==== Data for this exercise

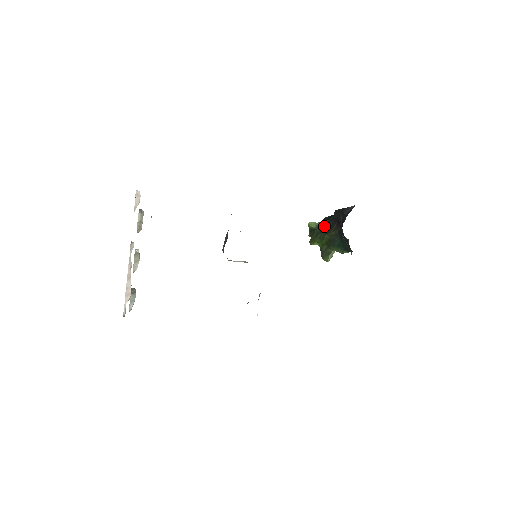
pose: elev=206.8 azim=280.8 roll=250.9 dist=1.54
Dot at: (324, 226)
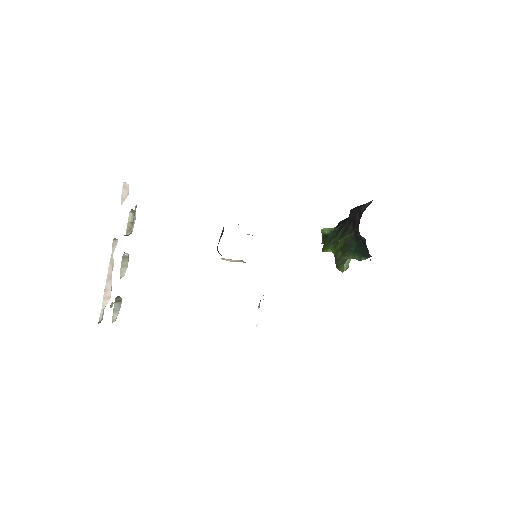
Dot at: (338, 229)
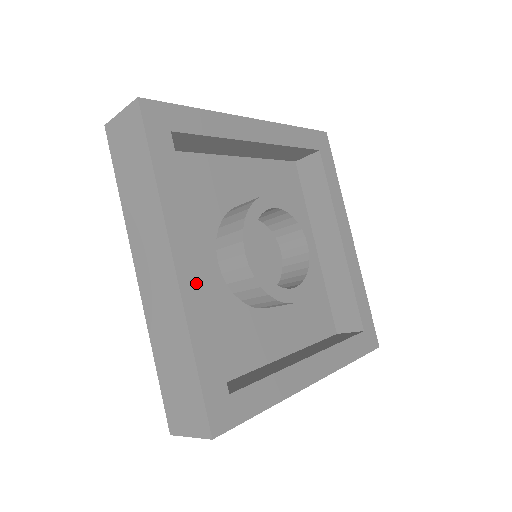
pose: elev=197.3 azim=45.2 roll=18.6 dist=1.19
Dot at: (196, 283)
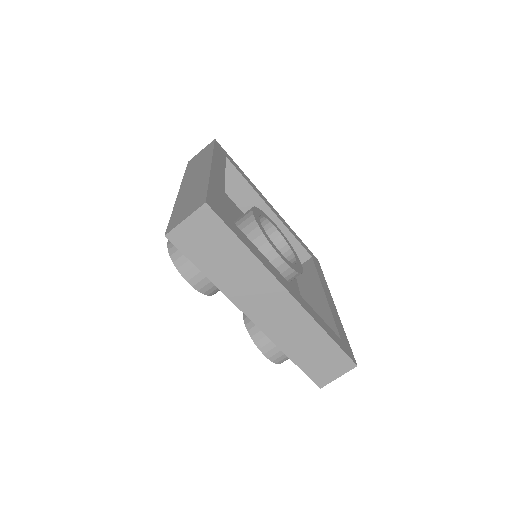
Dot at: (220, 178)
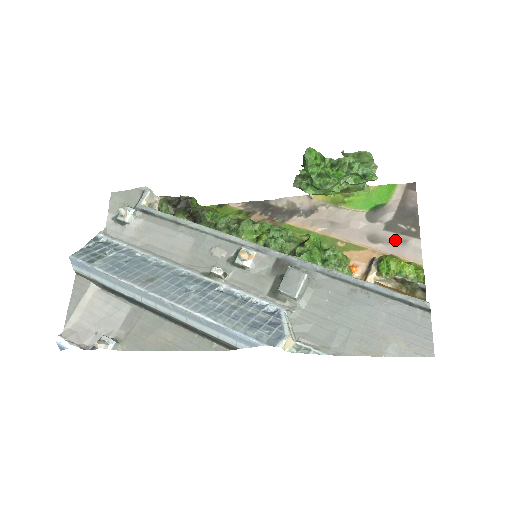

========

— Problem requirements —
Update the lines above by swapping every "pose" for "camera" and keeping everything else the same. Leave the pictures out of your answer.

— Written answer —
camera: elev=206.8 azim=280.8 roll=250.9 dist=1.54
Dot at: (324, 226)
Dot at: (338, 229)
camera: elev=197.3 azim=45.2 roll=18.6 dist=1.19
Dot at: (196, 283)
Dot at: (220, 178)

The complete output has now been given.